SELECTED EXTRACT ▸
○ ○ ○ ○ ○

# Number of LED



## Squeege84 (Feb 13, 2011)

Hey,

Im looking to redo my DIY LED light fixture to add a little more blue and also able to keep SPS. I currently have zoa's, hammer head, GSP, 2 alveopora and Branching leather. The light fixture will be about 5-6 inches from the surface of water, this is due to my low canpoy. Ive got 12 10000k 3w leds and 12 6500k 3w leds as well as 30 blue leds and 8 red leds. I had 45 degree optics on the leds. Please advise on how i shld grop them on my heatsink. The heat sink is 7x12 and can fit 24 leds or maybe more if i lessen the space between them. As well will 45 degree optics be ok or do i need to change them to 60? My tank is 18" deep.

Thanks,


----------



## Squeege84 (Feb 13, 2011)

A help bump


----------



## wtac (Mar 17, 2006)

A 7x4 array will be fine alternating blue and white. For the 10,000k and 6500k, alternate them as well. For the reds, you don't need more than 2, just add that to the 7x4 for a total of 30. Another 1 or 2 blues for moonlight.

○ ○ ○ ○ ○

RECORDED INFORMATION ▸
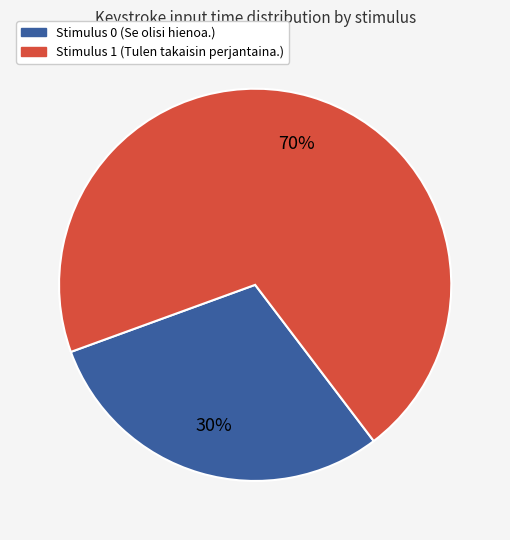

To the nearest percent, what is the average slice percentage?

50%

○ ○ ○ ○ ○

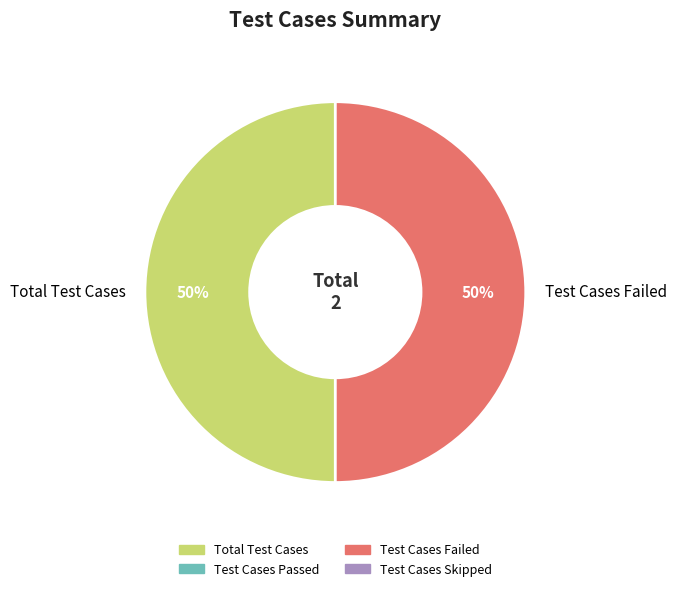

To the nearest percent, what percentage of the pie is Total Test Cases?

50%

○ ○ ○ ○ ○

WORK INSTRUCTIONS ▸
1) Based on the forum thread about LED counts, decide whether each statement agrees with it: (a) the heat sink measures 7x12; (b) the fixture currently has 60 degree optics; (c) the reply recommends at least four red LEDs. Give yes or no for each, with the deciding words quoted.
2) In the forum thread about LED counts, rewrite the stretch from "A help bump" through "blues for moonlight.", changing "moonlight" to "night lighting".
3) Pick up the forum thread about grouping LEDs on the reef tank fixture where it stops.

RESULTS ▸
1)
(a) Yes: "The heat sink is 7x12"
(b) No: "I had 45 degree optics on the leds."
(c) No: "For the reds, you don't need more than 2"

2)
A help bump


----------



## wtac (Mar 17, 2006)

A 7x4 array will be fine alternating blue and white. For the 10,000k and 6500k, alternate them as well. For the reds, you don't need more than 2, just add that to the 7x4 for a total of 30. Another 1 or 2 blues for night lighting.

3)
With a 5-6" height above water, I strongly suggest wiring the blue, white and red LEDs on separately for dimming (you will fry your corals) and color adjustment to suit your taste. Optics, again with that clearance, no narrower than 90* if at all, IMHO/E.

JM2C/E/HTH


----------



## Squeege84 (Feb 13, 2011)

Thanks soo much for you help! I will do as you suggest with the LEDs, and as for the optics i may just go without any on the LEDs due to the clearance. Thanks again!!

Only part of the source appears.